Thanks to current cuts in fed monies, food banks like the RGV will have less food to distribute, which will also have an impact on the small, local farmers who participated in these programs, who will also face economic hardship, as they lose a key source of income and market access.
Hopefully, the cuts will be met with some other financial avenue to pursue, because if the burden falls on only local entities, local taxes will be called on to fill the hungry void.
Maybe the state will help out since it must now have more money in its DPS budget, thanks to all the illegal border crossings that have vanished into thin air.
The USDA, in a nod to Orwellian speech, stated that the cuts were a “return to long-term, fiscally responsible initiatives.”
Even as we increase our armaments in the Middle East aimed at Iran.

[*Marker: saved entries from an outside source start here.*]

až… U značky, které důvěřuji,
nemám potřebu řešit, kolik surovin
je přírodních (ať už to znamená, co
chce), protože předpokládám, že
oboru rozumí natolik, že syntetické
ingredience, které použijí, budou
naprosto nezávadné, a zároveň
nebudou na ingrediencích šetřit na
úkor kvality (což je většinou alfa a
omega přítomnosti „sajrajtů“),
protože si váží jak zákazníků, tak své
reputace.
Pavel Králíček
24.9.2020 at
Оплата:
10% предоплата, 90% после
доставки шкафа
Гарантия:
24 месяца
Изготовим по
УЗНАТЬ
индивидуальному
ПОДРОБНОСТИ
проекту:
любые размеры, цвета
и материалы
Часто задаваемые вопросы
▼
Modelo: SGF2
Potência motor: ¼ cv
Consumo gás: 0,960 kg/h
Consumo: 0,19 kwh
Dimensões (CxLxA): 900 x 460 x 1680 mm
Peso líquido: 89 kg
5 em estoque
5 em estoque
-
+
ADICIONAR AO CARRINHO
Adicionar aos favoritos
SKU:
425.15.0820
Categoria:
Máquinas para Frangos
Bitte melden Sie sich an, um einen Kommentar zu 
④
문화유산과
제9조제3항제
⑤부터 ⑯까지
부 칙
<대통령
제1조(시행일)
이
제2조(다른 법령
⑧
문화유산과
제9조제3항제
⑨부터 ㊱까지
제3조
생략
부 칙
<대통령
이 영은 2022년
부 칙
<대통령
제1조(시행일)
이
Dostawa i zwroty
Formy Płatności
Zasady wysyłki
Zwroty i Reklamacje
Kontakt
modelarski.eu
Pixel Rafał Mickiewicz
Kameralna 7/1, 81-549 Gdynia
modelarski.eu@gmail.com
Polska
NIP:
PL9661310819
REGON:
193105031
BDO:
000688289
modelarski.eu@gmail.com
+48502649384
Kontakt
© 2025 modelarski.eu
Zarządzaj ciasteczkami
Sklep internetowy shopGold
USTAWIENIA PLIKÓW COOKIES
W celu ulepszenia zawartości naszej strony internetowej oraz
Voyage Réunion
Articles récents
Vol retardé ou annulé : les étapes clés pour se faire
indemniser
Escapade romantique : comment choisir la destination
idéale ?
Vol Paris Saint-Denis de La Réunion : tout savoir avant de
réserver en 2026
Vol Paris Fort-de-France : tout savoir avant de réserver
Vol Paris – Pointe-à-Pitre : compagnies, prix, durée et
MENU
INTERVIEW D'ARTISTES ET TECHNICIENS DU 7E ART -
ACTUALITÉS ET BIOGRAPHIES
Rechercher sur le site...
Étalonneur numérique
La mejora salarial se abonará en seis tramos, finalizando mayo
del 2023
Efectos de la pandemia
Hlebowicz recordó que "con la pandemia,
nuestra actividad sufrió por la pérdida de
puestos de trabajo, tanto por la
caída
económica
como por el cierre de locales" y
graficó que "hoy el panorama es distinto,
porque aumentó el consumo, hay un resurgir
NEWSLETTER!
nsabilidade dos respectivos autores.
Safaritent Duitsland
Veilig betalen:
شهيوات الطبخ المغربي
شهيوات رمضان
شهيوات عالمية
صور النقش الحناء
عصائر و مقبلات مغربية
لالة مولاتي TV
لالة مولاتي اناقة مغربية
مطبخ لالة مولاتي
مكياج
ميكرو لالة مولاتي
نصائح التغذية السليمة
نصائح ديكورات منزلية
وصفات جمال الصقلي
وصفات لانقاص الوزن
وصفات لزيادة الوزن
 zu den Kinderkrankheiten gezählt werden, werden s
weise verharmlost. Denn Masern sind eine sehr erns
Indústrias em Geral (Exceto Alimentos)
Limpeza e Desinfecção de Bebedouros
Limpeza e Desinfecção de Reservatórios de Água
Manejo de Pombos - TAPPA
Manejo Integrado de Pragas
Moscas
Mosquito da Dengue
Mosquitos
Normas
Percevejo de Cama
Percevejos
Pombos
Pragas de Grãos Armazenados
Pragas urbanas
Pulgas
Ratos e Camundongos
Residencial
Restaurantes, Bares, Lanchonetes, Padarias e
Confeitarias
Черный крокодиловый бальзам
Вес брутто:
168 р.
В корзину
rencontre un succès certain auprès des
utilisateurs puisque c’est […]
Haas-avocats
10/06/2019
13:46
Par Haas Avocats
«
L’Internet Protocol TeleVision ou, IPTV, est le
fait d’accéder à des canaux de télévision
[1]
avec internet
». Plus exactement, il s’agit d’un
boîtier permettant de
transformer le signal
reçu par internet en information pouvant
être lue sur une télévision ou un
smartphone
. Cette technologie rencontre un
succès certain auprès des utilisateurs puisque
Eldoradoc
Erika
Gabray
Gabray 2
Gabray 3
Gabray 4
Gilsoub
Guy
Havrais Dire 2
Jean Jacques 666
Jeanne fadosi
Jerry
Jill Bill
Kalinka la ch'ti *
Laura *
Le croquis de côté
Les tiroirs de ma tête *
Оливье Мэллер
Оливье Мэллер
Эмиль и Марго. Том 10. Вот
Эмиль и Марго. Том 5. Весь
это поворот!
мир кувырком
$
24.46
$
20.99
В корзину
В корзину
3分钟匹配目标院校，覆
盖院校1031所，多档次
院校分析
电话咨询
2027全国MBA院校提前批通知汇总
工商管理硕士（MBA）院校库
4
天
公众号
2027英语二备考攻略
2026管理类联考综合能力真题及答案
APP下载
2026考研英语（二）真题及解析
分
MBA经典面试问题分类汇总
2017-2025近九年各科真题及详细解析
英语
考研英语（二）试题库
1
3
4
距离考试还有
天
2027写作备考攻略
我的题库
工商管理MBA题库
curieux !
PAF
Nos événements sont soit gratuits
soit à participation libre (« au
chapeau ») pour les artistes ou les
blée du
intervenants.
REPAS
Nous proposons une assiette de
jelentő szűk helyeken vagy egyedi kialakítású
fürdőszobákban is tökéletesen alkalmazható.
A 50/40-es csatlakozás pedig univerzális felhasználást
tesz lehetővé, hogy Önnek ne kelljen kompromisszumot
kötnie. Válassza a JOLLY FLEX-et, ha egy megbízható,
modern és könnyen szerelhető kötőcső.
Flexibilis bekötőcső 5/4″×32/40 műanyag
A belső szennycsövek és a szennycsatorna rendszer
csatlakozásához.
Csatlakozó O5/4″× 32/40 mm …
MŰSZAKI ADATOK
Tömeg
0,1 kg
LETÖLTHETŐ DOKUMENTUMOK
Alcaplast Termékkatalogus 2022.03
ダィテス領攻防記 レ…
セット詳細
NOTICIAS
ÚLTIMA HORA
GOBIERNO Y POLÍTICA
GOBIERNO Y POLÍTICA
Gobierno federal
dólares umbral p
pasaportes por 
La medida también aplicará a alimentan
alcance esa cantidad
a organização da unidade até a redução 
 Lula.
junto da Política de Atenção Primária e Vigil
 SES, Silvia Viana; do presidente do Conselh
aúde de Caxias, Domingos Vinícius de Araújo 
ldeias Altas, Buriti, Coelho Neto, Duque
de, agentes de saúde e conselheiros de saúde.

Meanwhile, another $20 billion just went out the door to at least two foreign countries (just a guess).
These federal cuts also halt scheduled deliveries of food through the USDA's Emergency Food Assistance Program, further impacting food banks.
If you have a big heart, money, feel like helping the down and out, you can reach out to the Food Bank RGV through multiple means: You can make monetary donations online at foodbankrgv.com.
Also, food donations may be dropped off at the Food Bank RGV, which is located at 724 N. Cage Blvd. in Pharr.